La riforma forense in parte ancora da attuare e lo scenario critico del momento non suggeriscono salti di gioia. Anche se è forte la consapevolezza che si sia persa l’occasione per cambiare e innovare radicalmente, favorendo il lavoro e la ripresa.
Nella speranza che su tariffe, accordi, pubblicità, incompatibilità, società professionali e sul resto, in generale, si guardi rapidamente al futuro; si registra, il consolidamento “rafforzato” delle istituzioni. Cosa in sé che va salutata con successo a giudicare dal fallito golpe di azzerarli. Ma che necessita un cambiamento di mentalità che spinga per il bene comune “dell’Avvocatura” e del Cittadino e al contempo crei e sviluppi nuove risorse e opportunità di lavoro.
Nel segno delle liberalizzazioni, di fatto già attuate e non da un giorno, si è consumata sotto gli occhi di tutti una dolorosa quanto sostanziale crisi del settore e del lavoro di cui ora abbiamo toccato il fondo.
Ulteriormente aggravata dall’aumento dei costi di contributo; e da bizantinismi sui vari (filtri); i cui (fini) intenti deflattivi scoraggiando e negando l’accesso alla giustizia, non si conciliano con i valori di un Paese civile.
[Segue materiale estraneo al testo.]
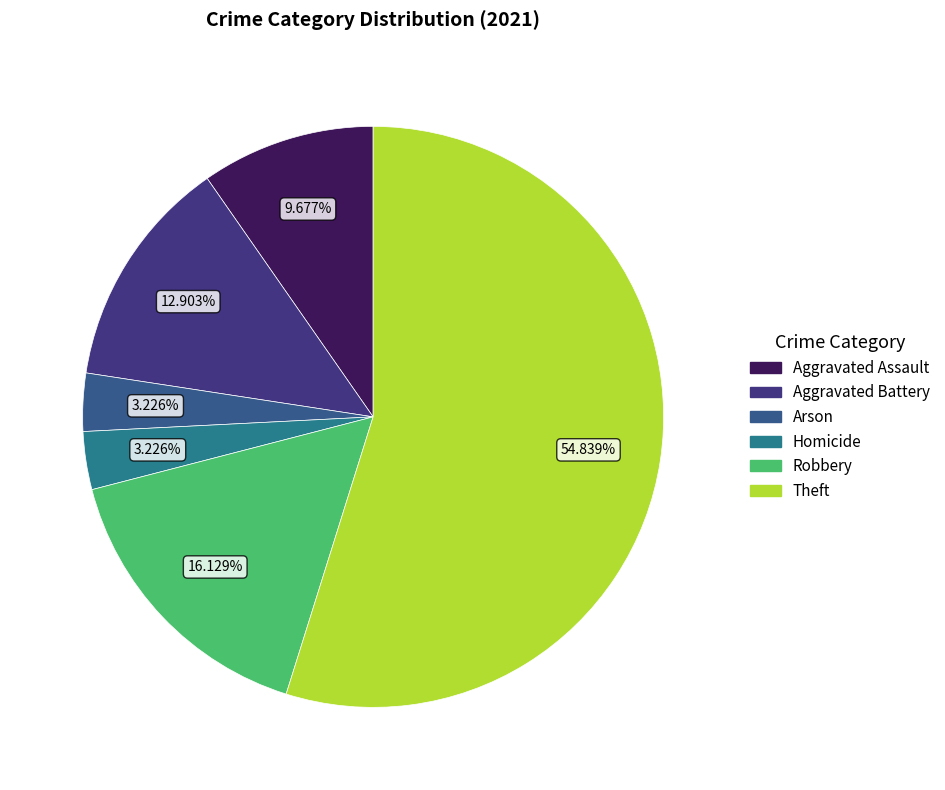

How many slices are in this pie chart?

6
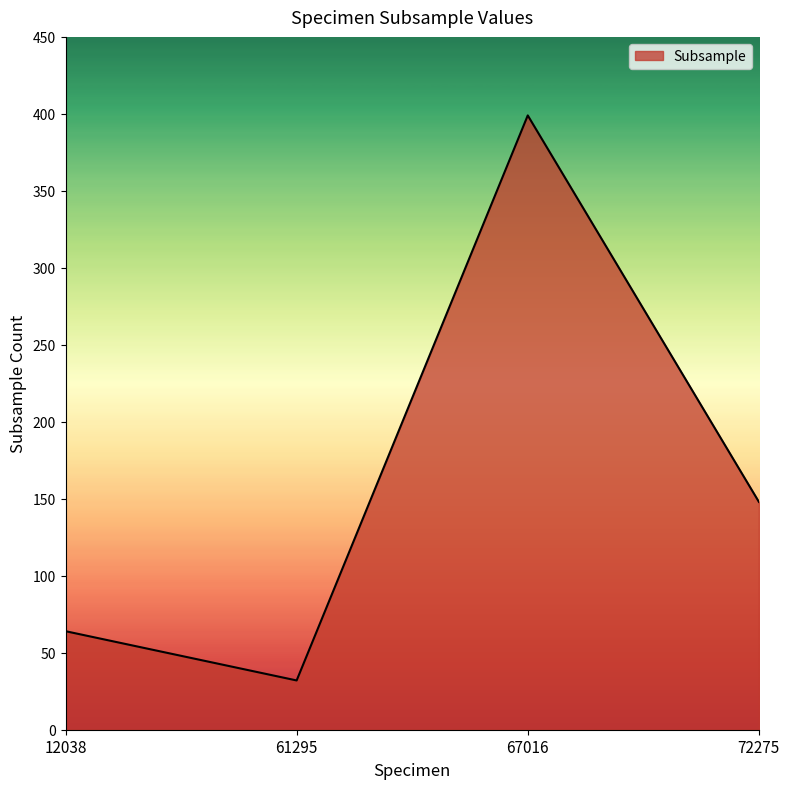

How many interior local valleys (lower than both neighbors) does the data have?

1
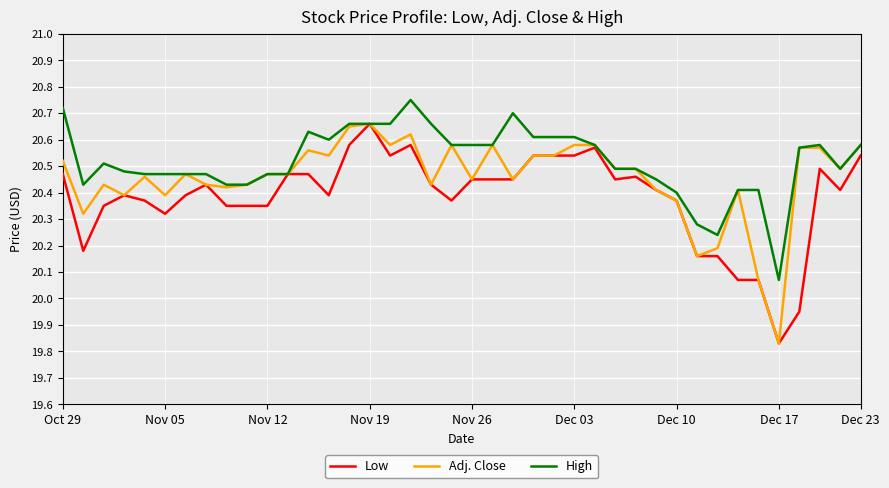

Which series has the largest total across all categories?

High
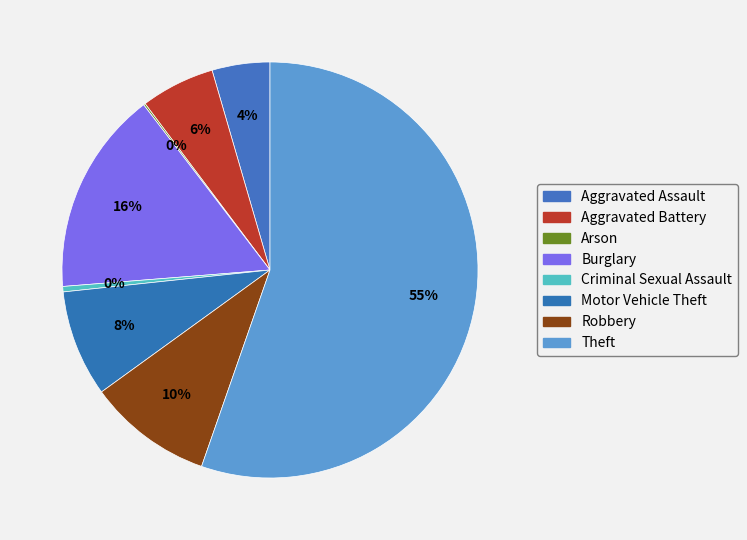

Is it true that Aggravated Assault is 1% of the pie?

False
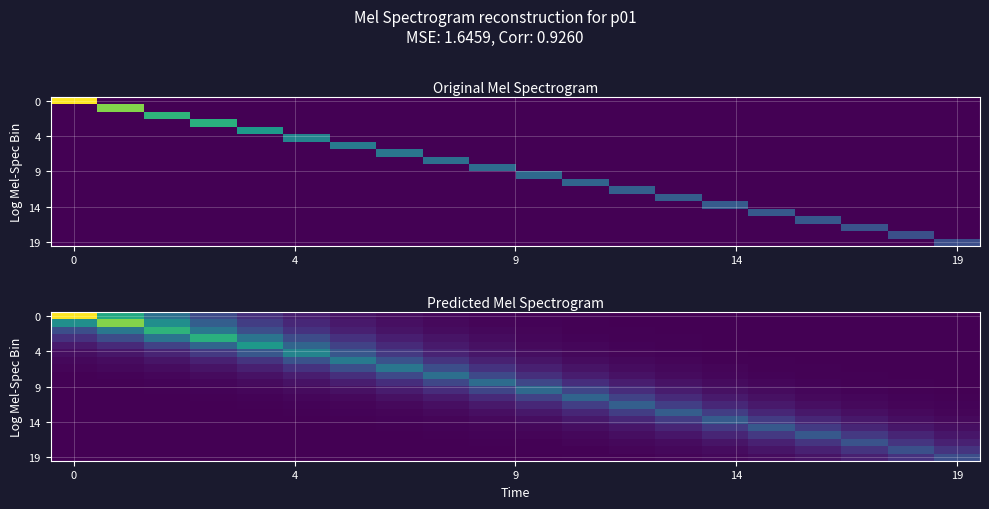

At how many categories does at least one series exceed 0?

20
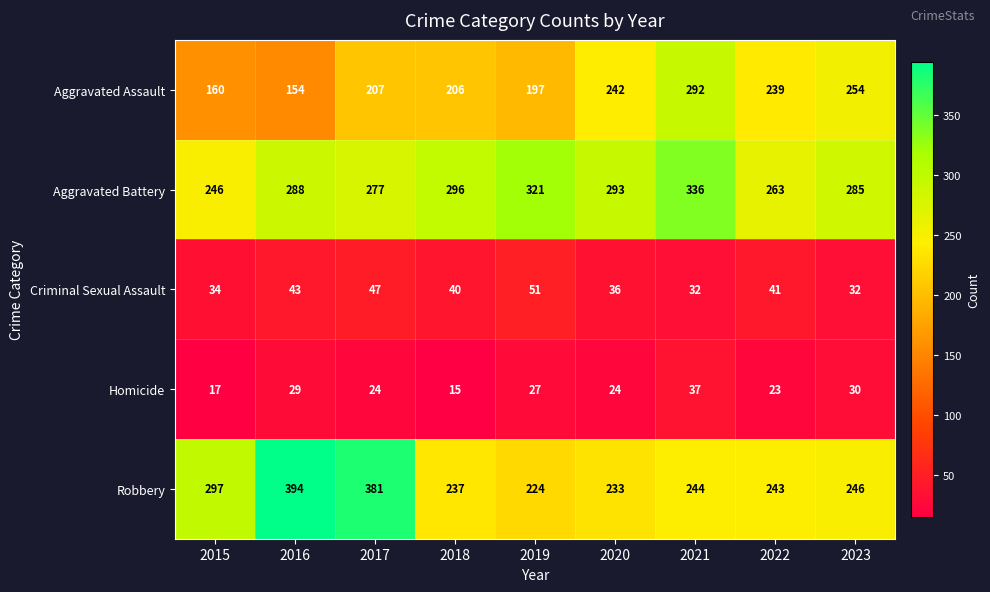

Which label corresponds to the largest value in the chart?

2016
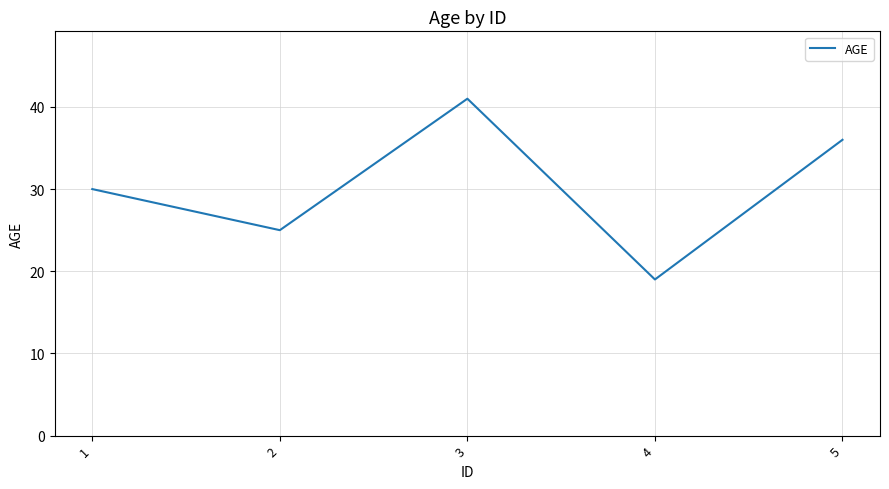

The value at 2 is 35. True or false?

False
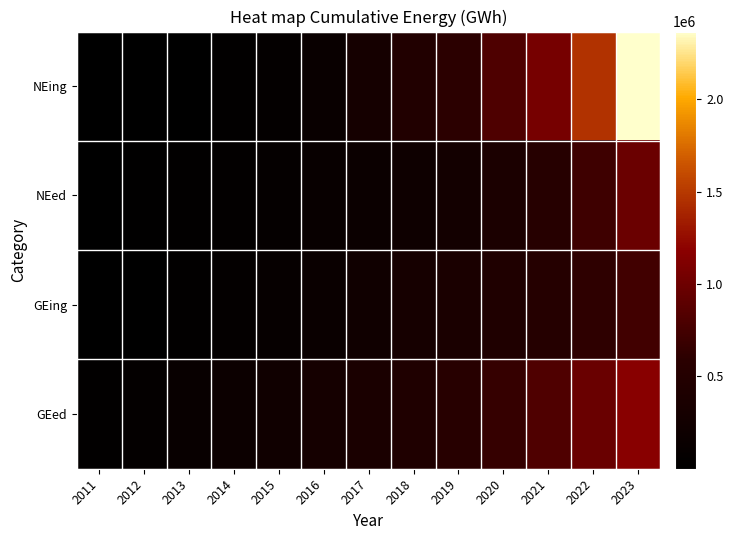

How many series are shown in this chart?

4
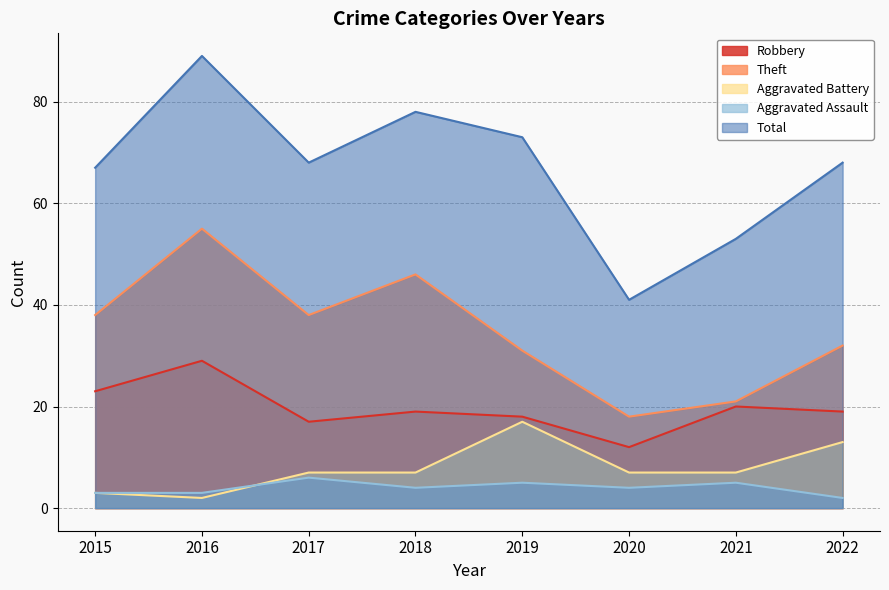

True or false: Aggravated Battery and Theft intersect in this chart.

False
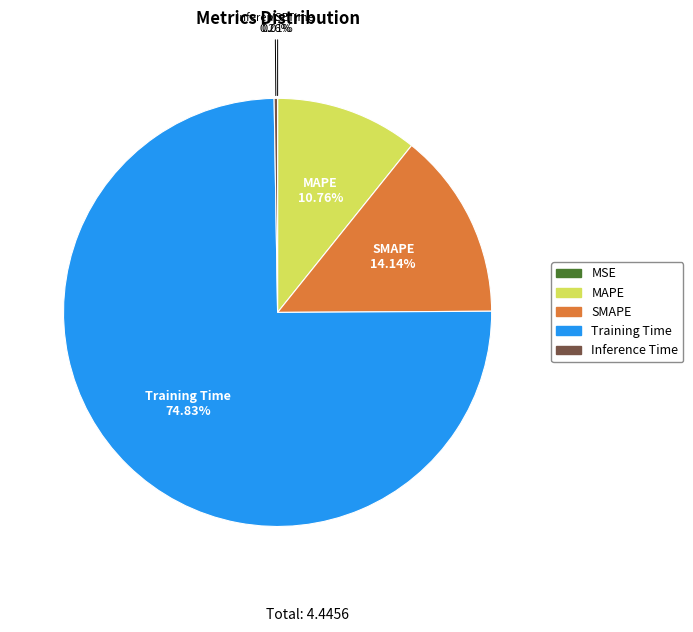

What is the largest slice in the pie chart?

Training Time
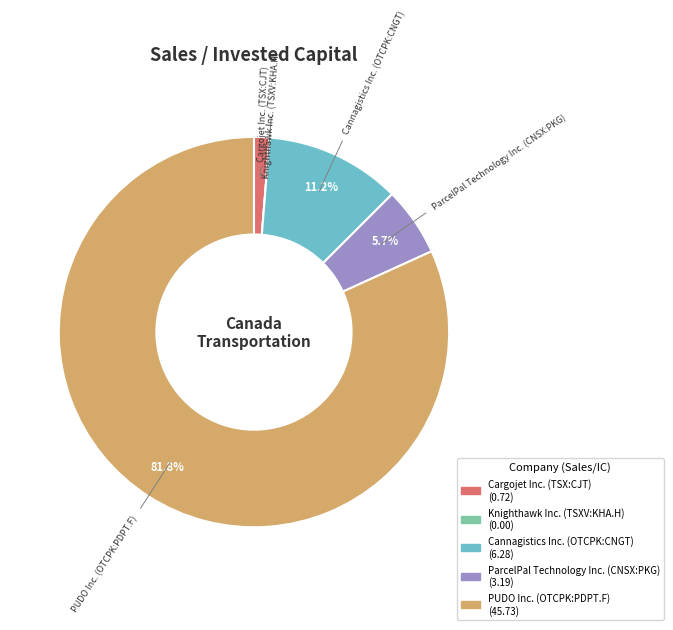

Does any single category account for the majority?

Yes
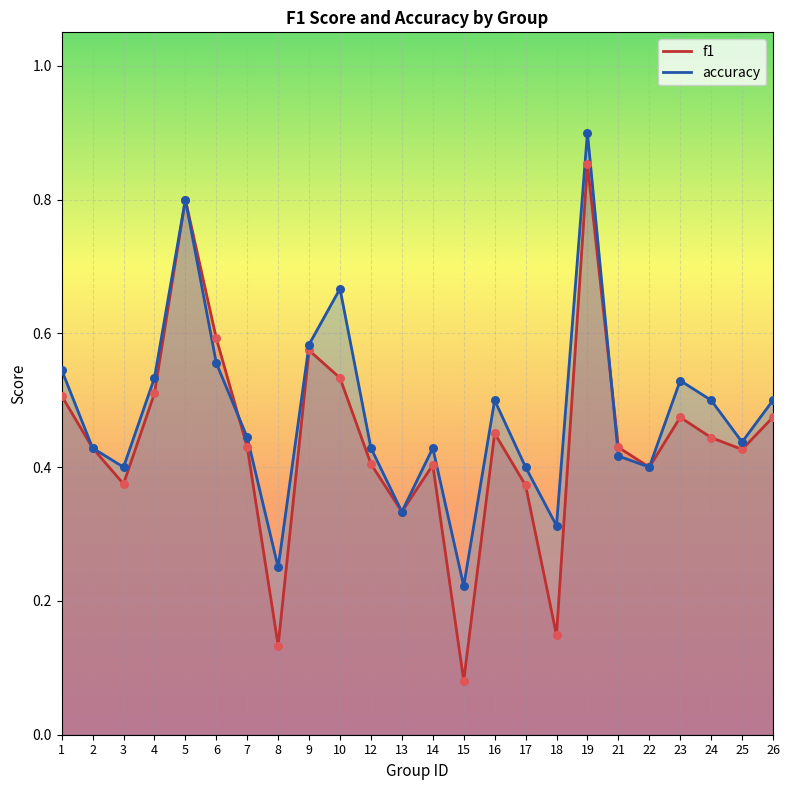

At which category is the sum across all series the highest?

19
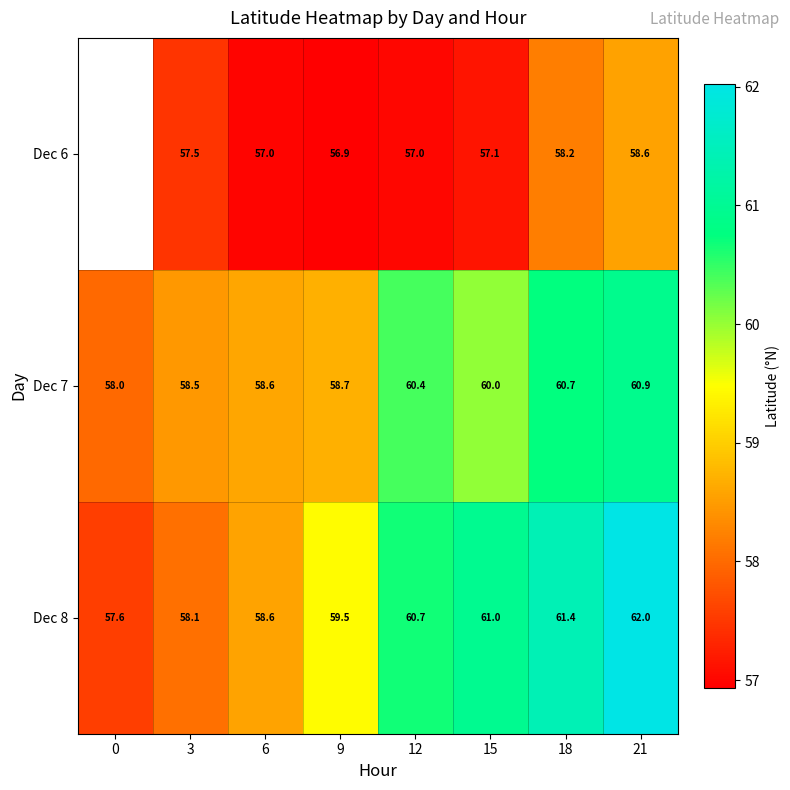

Is the value of Dec 8 at 3 greater than the value of Dec 7 at 0?

Yes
Interrogarsi sulle responsabilità di come si sia arrivati a tanto serve a poco.
Ma far quadrato sì. Per dare senso alla figura dell’avvocato rivendicandone il valore (esclusivo)riconosciuto dalla nostra Costituzione (24).
E’ giunta l’ora di facilitare e non negare l’accesso alla giustizia, di renderla celere, gratuita, accessibile e senza filtri a tutti e di ridefinire i confini della competenza forense.
Ampliandone l’area e i settori di riferimento, estendendo la funzione anche a quella giudiziale specie nella materia esecutiva e accertativa, e riprendersi gli interi comparti sottratti nel corso degli anni.
Siano legittimate le Istituzioni a farsi carico dei problemi e a risolverli prima che sia troppo tardi. Serve la loro solidarietà in tutti i sensi con politiche attive a sostegno della categoria unita.